[e2e] Lost Layer?

Fred Baker (fred) fred at cisco.com
Tue Feb 11 01:09:46 PST 2014


On Feb 10, 2014, at 6:31 PM, Joe Touch <touch at isi.edu> wrote:

> There are three layers, but it's TCP that's incomplete. I don't at all understand the difference between a "network layer" and an "internetwork layer".

Well, the deal is that layers can be sub-layered. Yes, the Internetwork layer is perhaps unfortunately named, in that it doesn't always interconnect networks. But it comes down to this.

First, consider that each layer answers a fundamental question. The physical layer provides the physical interconnect between a system and a neighboring system. The Link Layer provides the interpretation of signals on the physical medium connecting neighboring systems. The network layer connects a system to another system that it is not necessarily directly connected to. The Transport Layer provides needed services end to end across that network. In TCP's case, the service is that of a sequential, reliable, octets stream; in the case of UDP... SCTP..., and so on.

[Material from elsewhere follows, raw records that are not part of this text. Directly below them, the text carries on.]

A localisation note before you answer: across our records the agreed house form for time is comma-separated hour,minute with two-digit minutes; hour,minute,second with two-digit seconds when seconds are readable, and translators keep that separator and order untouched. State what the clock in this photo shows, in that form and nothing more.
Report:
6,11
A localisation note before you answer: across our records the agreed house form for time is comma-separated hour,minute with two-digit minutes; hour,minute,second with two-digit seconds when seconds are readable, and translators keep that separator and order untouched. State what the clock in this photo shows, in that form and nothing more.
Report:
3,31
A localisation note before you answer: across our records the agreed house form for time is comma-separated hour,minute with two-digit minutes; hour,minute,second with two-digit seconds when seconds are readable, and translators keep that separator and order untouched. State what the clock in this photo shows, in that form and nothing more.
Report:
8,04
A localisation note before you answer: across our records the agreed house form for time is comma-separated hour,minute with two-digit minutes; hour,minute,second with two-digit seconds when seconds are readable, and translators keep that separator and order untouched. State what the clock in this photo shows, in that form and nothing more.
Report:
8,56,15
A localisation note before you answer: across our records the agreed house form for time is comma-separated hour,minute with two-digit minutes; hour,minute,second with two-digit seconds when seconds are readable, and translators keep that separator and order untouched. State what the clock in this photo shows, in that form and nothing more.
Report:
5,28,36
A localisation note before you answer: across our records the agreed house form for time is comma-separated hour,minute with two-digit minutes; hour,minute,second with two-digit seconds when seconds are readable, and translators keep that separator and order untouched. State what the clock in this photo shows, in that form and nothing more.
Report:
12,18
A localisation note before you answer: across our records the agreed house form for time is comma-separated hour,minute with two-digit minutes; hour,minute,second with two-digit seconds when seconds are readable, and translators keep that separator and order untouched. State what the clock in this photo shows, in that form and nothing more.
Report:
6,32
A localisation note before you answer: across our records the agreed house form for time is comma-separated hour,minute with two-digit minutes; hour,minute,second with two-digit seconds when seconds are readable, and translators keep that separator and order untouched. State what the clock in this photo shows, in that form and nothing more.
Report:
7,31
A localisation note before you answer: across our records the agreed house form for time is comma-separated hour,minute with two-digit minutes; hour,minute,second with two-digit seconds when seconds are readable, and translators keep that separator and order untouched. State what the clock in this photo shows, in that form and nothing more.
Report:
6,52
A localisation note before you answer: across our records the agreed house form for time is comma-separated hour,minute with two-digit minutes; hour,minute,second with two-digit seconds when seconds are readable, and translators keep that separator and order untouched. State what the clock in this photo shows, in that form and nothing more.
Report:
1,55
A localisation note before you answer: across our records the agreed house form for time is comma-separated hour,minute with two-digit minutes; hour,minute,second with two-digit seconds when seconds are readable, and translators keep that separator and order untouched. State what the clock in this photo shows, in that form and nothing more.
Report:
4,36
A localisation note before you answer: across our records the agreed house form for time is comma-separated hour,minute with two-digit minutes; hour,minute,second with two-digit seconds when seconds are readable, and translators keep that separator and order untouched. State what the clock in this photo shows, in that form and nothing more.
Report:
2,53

In real operational networks, in 2014, we have at least three common sub-layers within the network layer. One is what we call the Internetwork Layer and should be called, perhaps, the Inter-network sub-layer. It provides the end to end datagram service that TCP and other transports ride atop. Another might, by analogy, be called the Intra-network sublayer. It connects systems that are not necessarily directly connected, but use the same technology and are operated by a common administration. Switched Ethernets, 802.11 networks, MPLS, ATM, Frame Relay, and X.25 are all examples of Intra-network protocols. And then there is what one might call the virtualization sublayer, which is when, whatever we call it, we use an IP tunnel between the Internetwork and Intranetwork layers. Static IP/IP and GRE/IP tunnels, LISP, Mobile IP, L2TP, ...

They all do the same basic function: the connect systems that are not necessarily directly connected (and so are in the network layer), providing a service to the transport.

> The real 'disconnect' (pun intended) is that TCP uses the initial SYN destination port as both a service identifier and as part of the connection demultiplexer (i.e., address at the TCP layer), (see http://tools.ietf.org/html/draft-touch-tcpm-sno-00)
> 
> *and* that both TCP and IP layers use IP addresses as part of their endpoint IDs (vs. having unique TCP endpoint addresses).

Well, I suspect that what is needed is a counterpart to Courier, something that would let an incoming TCP-or-whatever session identify the application it wants to connect to and would identify the connecting party, so that ports could simply be random numbers identifying sessions. The, I imagine, is something that the XNS Internet Transport got right, or a little more right than the IP folks did. I agree that the concept of location should not be part of the end to end session identifier; it's pretty useful in the IP address, because an IP address first gets a packet to a location and then to an interface at that location, but having done that, it's irrelevant.